== TO DO ==
If the records below hold pictures, omit them, and print exactly the lines from the first line through the line containing "The performance trained by the first 100,000", inclusive.

== TASK INPUT ==

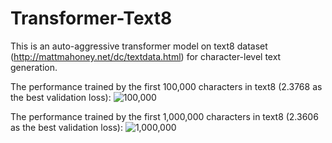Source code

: # Transformer-Text8

This is an auto-aggressive transformer model on text8 dataset (http://mattmahoney.net/dc/textdata.html) for character-level text generation.

The performance trained by the first 100,000 characters in text8 (2.3768 as the best validation loss):
![100,000](https://github.com/jli262/Transformer-Text8/blob/main/0.0001_2.3768.png)

The performance trained by the first 1,000,000 characters in text8 (2.3606 as the best validation loss):
![1,000,000](https://github.com/jli262/Transformer-Text8/blob/main/0.0001_2.3606.png)
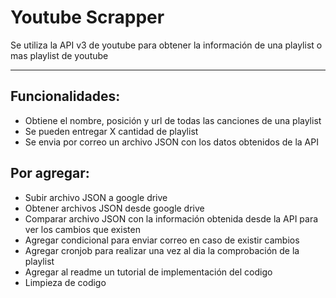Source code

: # Youtube Scrapper
Se utiliza la API v3 de youtube para obtener la información de una playlist o mas playlist de youtube

------------

## Funcionalidades:
- Obtiene el nombre, posición y url de todas las canciones de una playlist
- Se pueden entregar X cantidad de playlist
- Se envia por correo un archivo JSON con los datos obtenidos de la API

## Por agregar:
- Subir archivo JSON a google drive
- Obtener archivos JSON desde google drive
- Comparar archivo JSON con la información obtenida desde la API para ver los cambios que existen
- Agregar condicional para enviar correo en caso de existir cambios
- Agregar cronjob para realizar una vez al dia la comprobación de la playlist
- Agregar al readme un tutorial de implementación del codigo
- Limpieza de codigo
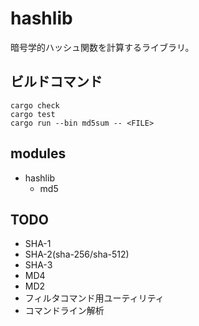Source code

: hashlib
============================================================

暗号学的ハッシュ関数を計算するライブラリ。


ビルドコマンド
------------------------------------------------------------

    cargo check
    cargo test
    cargo run --bin md5sum -- <FILE>


modules
------------------------------------------------------------

* hashlib
  * md5


TODO
------------------------------------------------------------

* SHA-1
* SHA-2(sha-256/sha-512)
* SHA-3
* MD4
* MD2
* フィルタコマンド用ユーティリティ
* コマンドライン解析
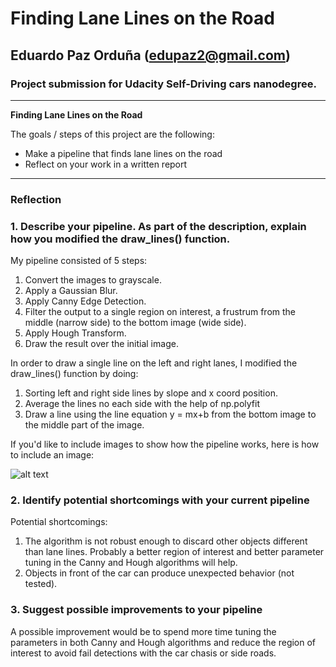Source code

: # **Finding Lane Lines on the Road** 

## Eduardo Paz Orduña (edupaz2@gmail.com)

### Project submission for Udacity Self-Driving cars nanodegree.

---

**Finding Lane Lines on the Road**

The goals / steps of this project are the following:
* Make a pipeline that finds lane lines on the road
* Reflect on your work in a written report


[//]: # (Image References)

[image1]: ./examples/grayscale.jpg "Grayscale"

---

### Reflection

### 1. Describe your pipeline. As part of the description, explain how you modified the draw_lines() function.

My pipeline consisted of 5 steps:

1) Convert the images to grayscale.
2) Apply a Gaussian Blur.
3) Apply Canny Edge Detection.
4) Filter the output to a single region on interest, a frustrum from the middle (narrow side) to the bottom image (wide side).
5) Apply Hough Transform.
6) Draw the result over the initial image.

In order to draw a single line on the left and right lanes, I modified the draw_lines() function by doing:
1) Sorting left and right side lines by slope and x coord position.
2) Average the lines no each side with the help of np.polyfit
3) Draw a line using the line equation y = mx+b from the bottom image to the middle part of the image.

If you'd like to include images to show how the pipeline works, here is how to include an image: 

![alt text][image1]


### 2. Identify potential shortcomings with your current pipeline


Potential shortcomings:
1) The algorithm is not robust enough to discard other objects different than lane lines. Probably a better region of interest and better parameter tuning in the Canny and Hough algorithms will help. 
2) Objects in front of the car can produce unexpected behavior (not tested).


### 3. Suggest possible improvements to your pipeline

A possible improvement would be to spend more time tuning the parameters in both Canny and Hough algorithms and reduce the region of interest to avoid fail detections with the car chasis or side roads.

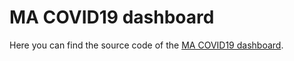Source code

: # MA COVID19 dashboard

Here you can find the source code of the [MA COVID19 dashboard](https://ejfresch.shinyapps.io/MA_COVID19_dashboard/).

== RESPONSE BOX ==
Source code

: # Transformer-Text8

This is an auto-aggressive transformer model on text8 dataset (http://mattmahoney.net/dc/textdata.html) for character-level text generation.

The performance trained by the first 100,000 characters in text8 (2.3768 as the best validation loss):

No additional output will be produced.